Nadal llega a Barcelona sin ansiedad

Nadal llegó al torneo que organiza su club tras una derrota en dos sets ante Djokovic en las semifinales del torneo de Montecarlo.

Rafael Nadal entrena en Barcelona
Rafael Nadal entrena en Barcelona (AFP )

BARCELONA, España

Tras un inicio de temporada marcado por la "ansiedad", el español Rafael Nadal llegó a Barcelona con la sensación de que encontró el camino para acercarse a su mejor tenis y plantarle cara al serbio Novak Djokovic.

"Novak es ahora el mejor tenista del mundo, sin duda alguna, lo demuestra con todo lo que ha ganado, y yo tendré que recuperar un nivel muy alto para poder plantarle cara", aseguró hoy Nadal en Barcelona, donde el miércoles debutará en el trofeo Conde Godó.

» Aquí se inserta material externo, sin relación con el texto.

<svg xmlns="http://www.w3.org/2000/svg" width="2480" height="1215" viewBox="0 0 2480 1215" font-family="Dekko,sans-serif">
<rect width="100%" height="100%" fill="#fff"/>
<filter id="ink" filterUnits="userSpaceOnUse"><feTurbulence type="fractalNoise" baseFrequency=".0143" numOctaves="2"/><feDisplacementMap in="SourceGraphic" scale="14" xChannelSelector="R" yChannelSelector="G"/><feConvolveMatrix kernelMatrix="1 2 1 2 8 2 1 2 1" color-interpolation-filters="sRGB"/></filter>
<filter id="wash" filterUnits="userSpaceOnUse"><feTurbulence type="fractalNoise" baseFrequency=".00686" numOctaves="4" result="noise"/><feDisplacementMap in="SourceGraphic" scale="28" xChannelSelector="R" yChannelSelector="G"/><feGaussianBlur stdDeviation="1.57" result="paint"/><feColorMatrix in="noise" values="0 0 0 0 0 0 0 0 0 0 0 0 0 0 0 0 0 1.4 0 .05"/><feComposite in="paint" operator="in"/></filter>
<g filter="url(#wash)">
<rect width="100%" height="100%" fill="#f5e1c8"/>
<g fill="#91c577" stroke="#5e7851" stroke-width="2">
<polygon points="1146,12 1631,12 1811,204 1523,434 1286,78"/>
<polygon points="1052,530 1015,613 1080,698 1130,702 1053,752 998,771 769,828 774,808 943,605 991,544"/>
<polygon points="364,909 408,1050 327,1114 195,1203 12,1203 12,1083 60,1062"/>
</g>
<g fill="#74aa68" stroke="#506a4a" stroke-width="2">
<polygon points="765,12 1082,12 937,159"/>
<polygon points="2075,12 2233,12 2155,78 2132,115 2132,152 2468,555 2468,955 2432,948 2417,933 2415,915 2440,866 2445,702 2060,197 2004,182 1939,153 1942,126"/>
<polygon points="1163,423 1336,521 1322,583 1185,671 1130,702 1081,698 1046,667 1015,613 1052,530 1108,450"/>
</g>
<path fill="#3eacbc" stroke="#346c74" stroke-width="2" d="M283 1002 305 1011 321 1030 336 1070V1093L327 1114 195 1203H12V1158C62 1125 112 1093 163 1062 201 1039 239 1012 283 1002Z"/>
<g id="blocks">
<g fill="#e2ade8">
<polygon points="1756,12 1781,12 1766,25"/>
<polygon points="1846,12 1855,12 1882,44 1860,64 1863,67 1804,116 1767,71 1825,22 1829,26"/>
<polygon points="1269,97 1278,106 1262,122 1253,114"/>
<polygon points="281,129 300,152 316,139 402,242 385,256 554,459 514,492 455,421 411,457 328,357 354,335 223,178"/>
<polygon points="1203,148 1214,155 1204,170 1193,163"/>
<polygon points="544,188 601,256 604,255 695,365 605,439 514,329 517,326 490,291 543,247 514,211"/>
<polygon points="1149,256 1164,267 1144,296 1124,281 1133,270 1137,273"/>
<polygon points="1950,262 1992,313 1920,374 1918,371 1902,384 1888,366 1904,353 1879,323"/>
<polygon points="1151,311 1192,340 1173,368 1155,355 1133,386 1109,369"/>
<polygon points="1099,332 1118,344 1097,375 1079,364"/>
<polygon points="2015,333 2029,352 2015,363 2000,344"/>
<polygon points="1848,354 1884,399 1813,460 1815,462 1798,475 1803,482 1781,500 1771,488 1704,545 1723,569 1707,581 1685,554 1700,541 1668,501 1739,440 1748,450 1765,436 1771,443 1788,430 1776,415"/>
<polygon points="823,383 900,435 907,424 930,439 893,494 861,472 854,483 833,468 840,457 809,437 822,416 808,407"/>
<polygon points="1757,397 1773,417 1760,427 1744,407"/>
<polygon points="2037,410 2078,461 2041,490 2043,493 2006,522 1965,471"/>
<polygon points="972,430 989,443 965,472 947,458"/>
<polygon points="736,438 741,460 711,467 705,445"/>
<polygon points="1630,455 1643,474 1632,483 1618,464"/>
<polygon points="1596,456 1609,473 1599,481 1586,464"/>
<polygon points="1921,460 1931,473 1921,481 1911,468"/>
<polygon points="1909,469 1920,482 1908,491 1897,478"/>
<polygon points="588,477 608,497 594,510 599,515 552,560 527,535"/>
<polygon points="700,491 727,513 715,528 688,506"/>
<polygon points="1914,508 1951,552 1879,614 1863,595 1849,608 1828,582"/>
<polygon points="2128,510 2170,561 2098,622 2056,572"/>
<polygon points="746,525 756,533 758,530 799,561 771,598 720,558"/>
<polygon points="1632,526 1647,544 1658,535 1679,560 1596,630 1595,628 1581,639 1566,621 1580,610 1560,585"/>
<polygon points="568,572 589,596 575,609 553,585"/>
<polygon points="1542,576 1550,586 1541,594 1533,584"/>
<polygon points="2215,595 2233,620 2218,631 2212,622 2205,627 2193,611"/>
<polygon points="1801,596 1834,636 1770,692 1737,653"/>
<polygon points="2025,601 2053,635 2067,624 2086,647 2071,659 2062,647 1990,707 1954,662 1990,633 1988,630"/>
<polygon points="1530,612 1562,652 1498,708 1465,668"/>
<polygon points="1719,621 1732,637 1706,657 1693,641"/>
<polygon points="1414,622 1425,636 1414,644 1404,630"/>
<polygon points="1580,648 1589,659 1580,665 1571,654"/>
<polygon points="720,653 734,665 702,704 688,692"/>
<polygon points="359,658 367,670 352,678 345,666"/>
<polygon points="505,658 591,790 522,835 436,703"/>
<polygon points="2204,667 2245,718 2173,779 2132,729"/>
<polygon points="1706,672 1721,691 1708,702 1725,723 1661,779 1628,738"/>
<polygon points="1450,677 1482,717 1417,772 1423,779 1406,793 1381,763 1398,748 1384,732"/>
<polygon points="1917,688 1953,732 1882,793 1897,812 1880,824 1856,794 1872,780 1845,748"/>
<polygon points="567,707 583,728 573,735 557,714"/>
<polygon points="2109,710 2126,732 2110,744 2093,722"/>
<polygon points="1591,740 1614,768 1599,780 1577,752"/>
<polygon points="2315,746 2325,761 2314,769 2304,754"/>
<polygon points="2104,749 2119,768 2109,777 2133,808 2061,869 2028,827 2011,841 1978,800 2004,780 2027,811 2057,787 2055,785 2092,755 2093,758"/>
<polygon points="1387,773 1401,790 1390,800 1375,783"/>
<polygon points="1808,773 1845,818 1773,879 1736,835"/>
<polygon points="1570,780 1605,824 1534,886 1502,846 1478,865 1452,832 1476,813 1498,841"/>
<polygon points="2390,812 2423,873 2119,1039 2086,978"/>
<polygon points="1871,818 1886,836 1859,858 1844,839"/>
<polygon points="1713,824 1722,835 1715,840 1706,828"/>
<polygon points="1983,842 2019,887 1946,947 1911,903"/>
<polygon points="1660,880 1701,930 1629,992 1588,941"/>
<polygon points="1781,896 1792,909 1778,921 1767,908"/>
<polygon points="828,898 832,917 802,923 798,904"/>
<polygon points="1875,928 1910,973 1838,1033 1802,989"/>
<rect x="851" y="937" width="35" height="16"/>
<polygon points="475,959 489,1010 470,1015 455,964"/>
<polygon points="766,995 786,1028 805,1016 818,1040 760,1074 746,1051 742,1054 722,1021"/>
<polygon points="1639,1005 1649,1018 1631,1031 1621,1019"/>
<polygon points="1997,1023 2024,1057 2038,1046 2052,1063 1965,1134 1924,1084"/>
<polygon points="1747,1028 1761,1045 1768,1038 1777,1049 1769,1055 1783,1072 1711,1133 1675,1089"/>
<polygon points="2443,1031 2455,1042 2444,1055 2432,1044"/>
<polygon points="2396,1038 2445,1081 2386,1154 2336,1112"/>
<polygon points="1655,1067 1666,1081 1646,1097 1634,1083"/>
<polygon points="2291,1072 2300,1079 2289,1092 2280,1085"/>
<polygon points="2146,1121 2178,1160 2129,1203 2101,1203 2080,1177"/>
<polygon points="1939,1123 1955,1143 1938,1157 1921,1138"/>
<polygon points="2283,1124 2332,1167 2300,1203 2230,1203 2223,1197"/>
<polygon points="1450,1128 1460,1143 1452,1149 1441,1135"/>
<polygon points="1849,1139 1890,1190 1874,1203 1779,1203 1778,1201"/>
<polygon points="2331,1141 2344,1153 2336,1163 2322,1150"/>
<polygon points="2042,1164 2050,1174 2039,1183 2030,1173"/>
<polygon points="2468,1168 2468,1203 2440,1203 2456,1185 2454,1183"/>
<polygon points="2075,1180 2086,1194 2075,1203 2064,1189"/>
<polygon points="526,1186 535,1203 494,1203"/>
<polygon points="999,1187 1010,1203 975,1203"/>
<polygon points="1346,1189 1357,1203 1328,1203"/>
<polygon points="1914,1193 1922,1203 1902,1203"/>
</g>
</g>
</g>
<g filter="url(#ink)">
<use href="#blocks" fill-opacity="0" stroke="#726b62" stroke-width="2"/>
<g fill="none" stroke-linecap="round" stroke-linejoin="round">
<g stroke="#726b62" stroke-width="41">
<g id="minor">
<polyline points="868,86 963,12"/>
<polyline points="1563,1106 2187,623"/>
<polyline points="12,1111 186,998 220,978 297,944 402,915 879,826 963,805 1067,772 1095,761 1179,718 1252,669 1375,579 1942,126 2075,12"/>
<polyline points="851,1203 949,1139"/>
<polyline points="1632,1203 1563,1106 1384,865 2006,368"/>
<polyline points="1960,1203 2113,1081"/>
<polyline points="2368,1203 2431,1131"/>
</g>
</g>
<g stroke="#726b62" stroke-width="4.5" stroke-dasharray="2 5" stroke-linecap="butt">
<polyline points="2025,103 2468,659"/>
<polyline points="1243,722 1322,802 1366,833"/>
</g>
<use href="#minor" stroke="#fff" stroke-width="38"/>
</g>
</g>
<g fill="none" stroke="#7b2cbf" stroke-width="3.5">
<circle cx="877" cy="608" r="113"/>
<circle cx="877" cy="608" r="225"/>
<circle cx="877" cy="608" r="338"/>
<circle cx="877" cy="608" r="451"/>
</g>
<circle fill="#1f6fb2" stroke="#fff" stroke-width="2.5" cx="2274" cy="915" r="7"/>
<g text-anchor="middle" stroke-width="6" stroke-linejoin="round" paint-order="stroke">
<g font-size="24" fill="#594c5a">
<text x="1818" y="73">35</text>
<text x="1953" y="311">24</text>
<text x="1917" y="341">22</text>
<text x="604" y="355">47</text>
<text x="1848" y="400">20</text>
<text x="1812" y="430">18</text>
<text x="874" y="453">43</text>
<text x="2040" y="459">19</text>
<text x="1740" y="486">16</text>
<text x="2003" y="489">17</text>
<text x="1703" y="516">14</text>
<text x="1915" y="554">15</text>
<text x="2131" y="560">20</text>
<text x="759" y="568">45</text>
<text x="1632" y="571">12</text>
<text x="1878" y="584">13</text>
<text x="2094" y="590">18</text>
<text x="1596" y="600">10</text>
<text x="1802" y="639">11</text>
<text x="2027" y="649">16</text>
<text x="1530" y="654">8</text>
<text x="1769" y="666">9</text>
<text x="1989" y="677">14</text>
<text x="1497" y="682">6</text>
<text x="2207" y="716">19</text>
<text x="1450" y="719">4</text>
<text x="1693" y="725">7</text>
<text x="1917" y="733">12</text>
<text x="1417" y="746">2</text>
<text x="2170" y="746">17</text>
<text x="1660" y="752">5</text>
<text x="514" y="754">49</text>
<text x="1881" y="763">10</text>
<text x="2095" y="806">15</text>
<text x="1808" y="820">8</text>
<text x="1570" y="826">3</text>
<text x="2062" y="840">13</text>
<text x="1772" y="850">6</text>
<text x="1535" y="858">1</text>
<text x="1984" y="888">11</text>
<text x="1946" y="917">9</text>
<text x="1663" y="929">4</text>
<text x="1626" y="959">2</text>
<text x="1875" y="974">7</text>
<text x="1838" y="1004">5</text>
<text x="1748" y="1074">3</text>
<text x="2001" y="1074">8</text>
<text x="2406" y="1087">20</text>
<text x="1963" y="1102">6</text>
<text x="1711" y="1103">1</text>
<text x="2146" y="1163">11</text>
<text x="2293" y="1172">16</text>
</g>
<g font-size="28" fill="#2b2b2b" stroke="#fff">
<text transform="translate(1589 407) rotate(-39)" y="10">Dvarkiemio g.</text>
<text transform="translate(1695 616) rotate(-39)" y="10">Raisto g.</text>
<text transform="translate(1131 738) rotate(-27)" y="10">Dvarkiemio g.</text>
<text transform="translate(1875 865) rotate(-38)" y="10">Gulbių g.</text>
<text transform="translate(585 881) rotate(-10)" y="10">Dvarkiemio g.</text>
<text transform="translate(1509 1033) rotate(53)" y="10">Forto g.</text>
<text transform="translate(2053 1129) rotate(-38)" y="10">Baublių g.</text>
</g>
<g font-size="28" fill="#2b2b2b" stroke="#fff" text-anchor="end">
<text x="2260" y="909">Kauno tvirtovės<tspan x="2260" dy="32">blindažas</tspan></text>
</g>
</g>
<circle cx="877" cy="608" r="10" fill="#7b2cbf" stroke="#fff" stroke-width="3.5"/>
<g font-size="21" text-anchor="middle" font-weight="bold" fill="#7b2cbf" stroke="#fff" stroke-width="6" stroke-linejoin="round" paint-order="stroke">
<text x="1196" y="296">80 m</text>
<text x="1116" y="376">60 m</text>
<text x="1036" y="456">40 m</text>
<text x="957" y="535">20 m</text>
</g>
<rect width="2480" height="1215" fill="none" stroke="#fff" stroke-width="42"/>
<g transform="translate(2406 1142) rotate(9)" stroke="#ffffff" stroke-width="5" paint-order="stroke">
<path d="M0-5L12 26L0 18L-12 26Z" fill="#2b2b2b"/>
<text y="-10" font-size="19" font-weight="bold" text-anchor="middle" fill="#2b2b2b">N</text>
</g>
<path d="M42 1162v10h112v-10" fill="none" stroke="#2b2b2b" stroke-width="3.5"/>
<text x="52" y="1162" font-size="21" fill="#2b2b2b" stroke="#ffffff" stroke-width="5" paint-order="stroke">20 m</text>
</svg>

Nadal llegó al torneo que organiza su club tras una derrota en dos sets ante Djokovic en las semifinales del torneo de Montecarlo. A pesar del resultado, el español aseguró que su confianza creció en el Principado.

"He tenido ansiedad, pero en Montecarlo ya me sentí bien y ahora estoy con la confianza de que voy a estar bien", señaló el número cuatro mundial.

"Me siento bien, con ilusión de intentar hacer un buen torneo aquí. Tenística y mentalmente, estoy mejor preparado que hace unas semanas y mi objetivo es intentar dar continuidad a una línea que creo que es la adecuada", prosiguió el nueve veces campeón de Roland Garros.

El torneo parisino y la posibilidad de un nuevo enfrentamiento con Djokovic, a quien venció en la final del año pasado, se perfilan en el horizonte. Nadal, sin embargo, pide tiempo.

Tiempo para consolidar su físico y su juego y no volver a sentir la ansiedad del querer y no poder que le atenazó en el primer tramo de la temporada, cuando sufrió varias derrotas inesperadas.

"Lo lógico es que haya un proceso, pero en mi caso parace que tengo que estar luchando por todo desde el principio", se justificó Nadal con el gesto de contrariedad que habitualmente exhibe su rostro.

"El año pasado fue complicado y accidentado porque pasó lo que pasó en Australia, la muñeca y, luego, las ganas de querer hacerlo bien son muy grandes y eso puede crear ansiedad, si las cosas no salen como uno querría", explicó el ganador de 14 Grand Slam, en una sala repleta de periodistas ansiosos de conocer su estado.

La ilusión y las ganas, aseguró Nadal, siempre estuvieron ahí. El tenis, el físico y el autocontrol de las siempre elevadas expectativas están en el camino.

"Lo que me importa ahora no es Roland Garros o si este torneo me puede servir para preparar aquél o el siguiente, sino tener la máxima concentración para hacerlo lo mejor posible aquí e ir consolidando mi juego", afirmó el ex número uno.

"El Godó, Madrid y Roma son torneos lo suficientemente importantes por sí solos, independientemente de que luego se ganen o se pierdan", añadió.

Nadal había reconocido en Montecarlo, donde estrenó nueva raqueta, que la temporada alcanza un "momento muy importante" para él, todo un especialista sobre la arcilla, y que necesitaba hacer un "click para volver a ser competitivo al cien por ciento".

Barcelona, con contendientes como el japonés Kei Nishikori -vencedor el año pasado-, los españoles David Ferrer y Fernando Verdasco y el croata Marin Cilic, entre otros, pondrá a prueba si lo hizo ya.

De momento, la nueva raqueta le dio una de cal y otra de arena: "un pelo más de efecto" al golpear al bola y, en contrapartida, "perder un pelo más el control".

"En general, me sentí bien con ella, pero no creo que la raqueta sea un factor cambiante en la mejora de Montecarlo, sino lo mental y lo físico", afirmó Nadal.

Con Roland Garros y Djokovic en el horizonte, el ex número uno pide tiempo para volver a ser el viejo Nadal.